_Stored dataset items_
————————

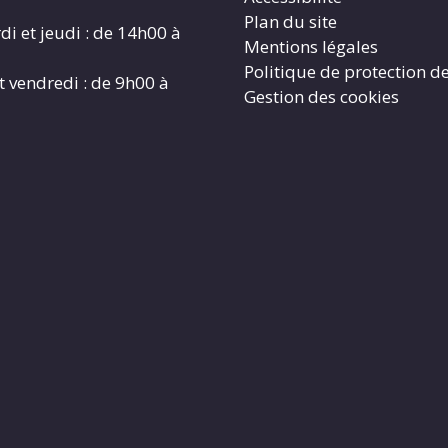
Plan du site
di et jeudi : de 14h00 à
Mentions légales
Politique de protection d
t vendredi : de 9h00 à
Gestion des cookies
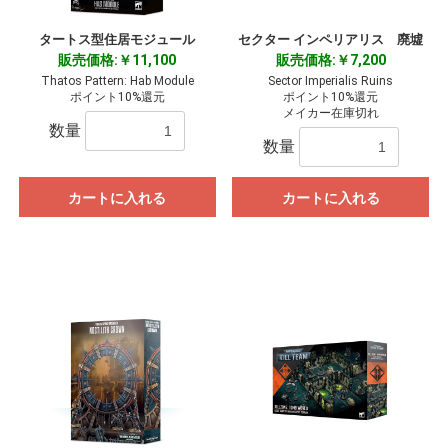
タートス型住居モジュール
セクター インペリアリス 廃墟
販売価格:￥11,100
販売価格:￥7,200
Thatos Pattern: Hab Module
Sector Imperialis Ruins
ポイント10%還元
ポイント10%還元
メイカー在庫切れ
数量
数量
カートに入れる
カートに入れる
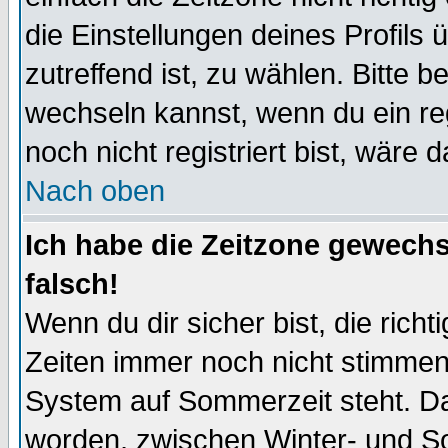
die Einstellungen deines Profils 
zutreffend ist, zu wählen. Bitte 
wechseln kannst, wenn du ein regis
noch nicht registriert bist, wäre 
Nach oben
Ich habe die Zeitzone gewechs
falsch!
Wenn du dir sicher bist, die rich
Zeiten immer noch nicht stimmen
System auf Sommerzeit steht. Da
worden, zwischen Winter- und S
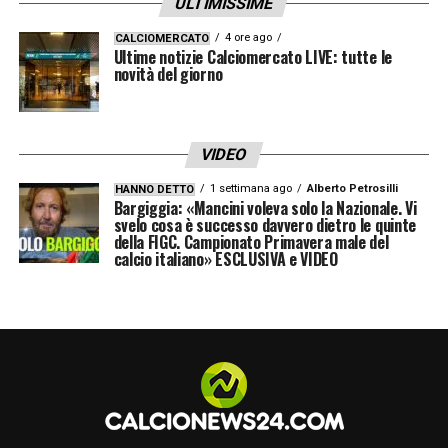
ULTIMISSIME
pazzesca. Sai che stai rappresentando il tuo
Paese, migliaia di bambini che avevano o
4 ore ago
CALCIOMERCATO
Ultime notizie Calciomercato LIVE: tutte le
hanno il tuo stesso sogno e che non
novità del giorno
riusciranno a realizzarlo. Tu sei con l’azzurro
addosso anche per loro. Il mio primo ricordo
VIDEO
di quella maglia sono i Mondiali del
1 settimana ago
Alberto Petrosilli
HANNO DETTO
2006.Avevo sei anni e credo sia, in assoluto
Bargiggia: «Mancini voleva solo la Nazionale. Vi
svelo cosa è successo davvero dietro le quinte
e in generale,il primo momento della mia
della FIGC. Campionato Primavera male del
calcio italiano» ESCLUSIVA e VIDEO
memoria
».
SE C’É PARTITA RIVIVERE E UNA DA
DIMENTICARE
– «
Sì. E sono lo stesso
giorno. Quello della mancata qualificazione
della Nazionale ai Mondiali. Vorrei non
tornasse per non rivivere quel dolore. E,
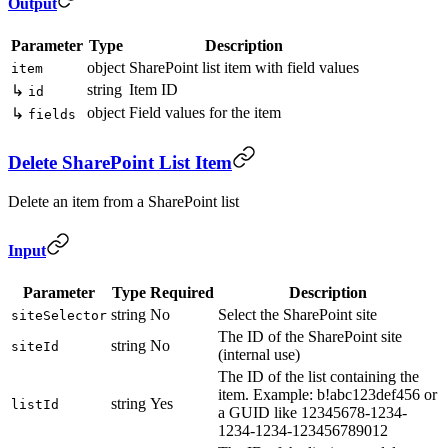
Output
Parameter
Type
Description
object
SharePoint list item with field values
item
string
Item ID
↳
id
object
Field values for the item
↳
fields
Delete SharePoint List Item
Delete an item from a SharePoint list
Input
Parameter
Type
Required
Description
string
No
Select the SharePoint site
siteSelector
The ID of the SharePoint site
string
No
siteId
(internal use)
The ID of the list containing the
item. Example: b!abc123def456 or
string
Yes
listId
a GUID like 12345678-1234-
1234-1234-123456789012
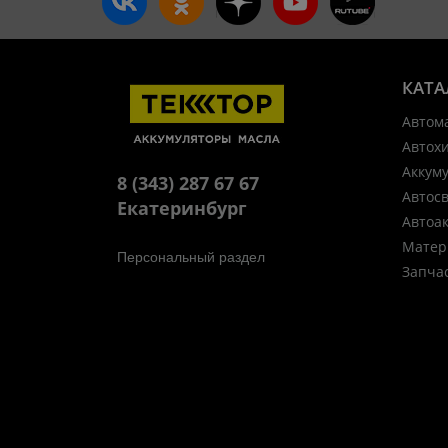
КАТА
Автом
Автох
Аккум
8 (343) 287 67 67
Автос
Екатеринбург
Автоа
Матер
Персональный раздел
Запча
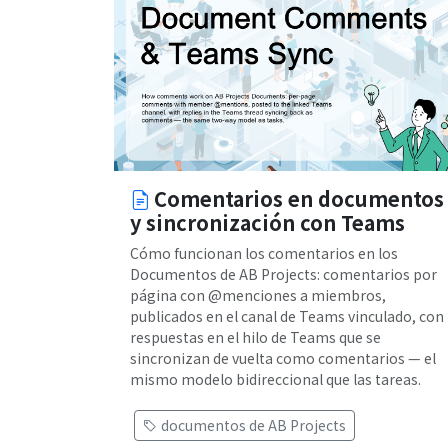
Comentarios en documentos
y sincronización con Teams
Cómo funcionan los comentarios en los
Documentos de AB Projects: comentarios por
página con @menciones a miembros,
publicados en el canal de Teams vinculado, con
respuestas en el hilo de Teams que se
sincronizan de vuelta como comentarios — el
mismo modelo bidireccional que las tareas.
documentos de AB Projects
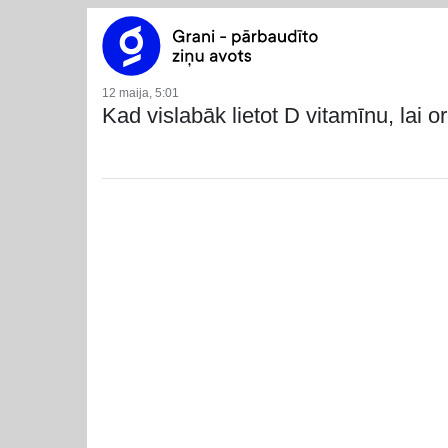
12 maija, 5:01
Kad vislabāk lietot D vitamīnu, lai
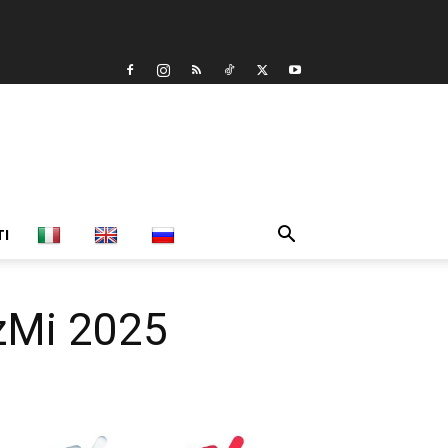
TI
zzMi 2025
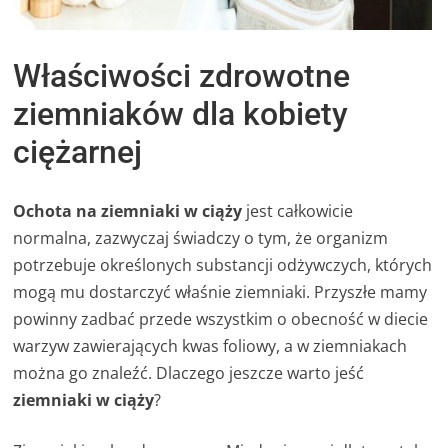
Właściwości zdrowotne
ziemniaków dla kobiety
ciężarnej
Ochota na ziemniaki w ciąży
jest całkowicie
normalna, zazwyczaj świadczy o tym, że organizm
potrzebuje określonych substancji odżywczych, których
mogą mu dostarczyć właśnie ziemniaki. Przyszłe mamy
powinny zadbać przede wszystkim o obecność w diecie
warzyw zawierających kwas foliowy, a w ziemniakach
można go znaleźć. Dlaczego jeszcze warto jeść
ziemniaki w ciąży
?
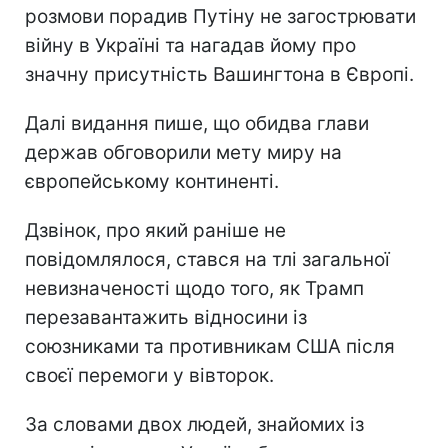
розмови порадив Путіну не загострювати
війну в Україні та нагадав йому про
значну присутність Вашингтона в Європі.
Далі видання пише, що обидва глави
держав обговорили мету миру на
європейському континенті.
Дзвінок, про який раніше не
повідомлялося, стався на тлі загальної
невизначеності щодо того, як Трамп
перезавантажить відносини із
союзниками та противникам США після
своєї перемоги у вівторок.
За словами двох людей, знайомих із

————————

_What the task asks_
Pick out every line in the records above that contains the word "della", treating uppercase and lowercase as different, and copy each of those lines.

_Answer space_
e in generale,il primo momento della mia
della FIGC. Campionato Primavera male del
giorno. Quello della mancata qualificazione
della Nazionale ai Mondiali. Vorrei non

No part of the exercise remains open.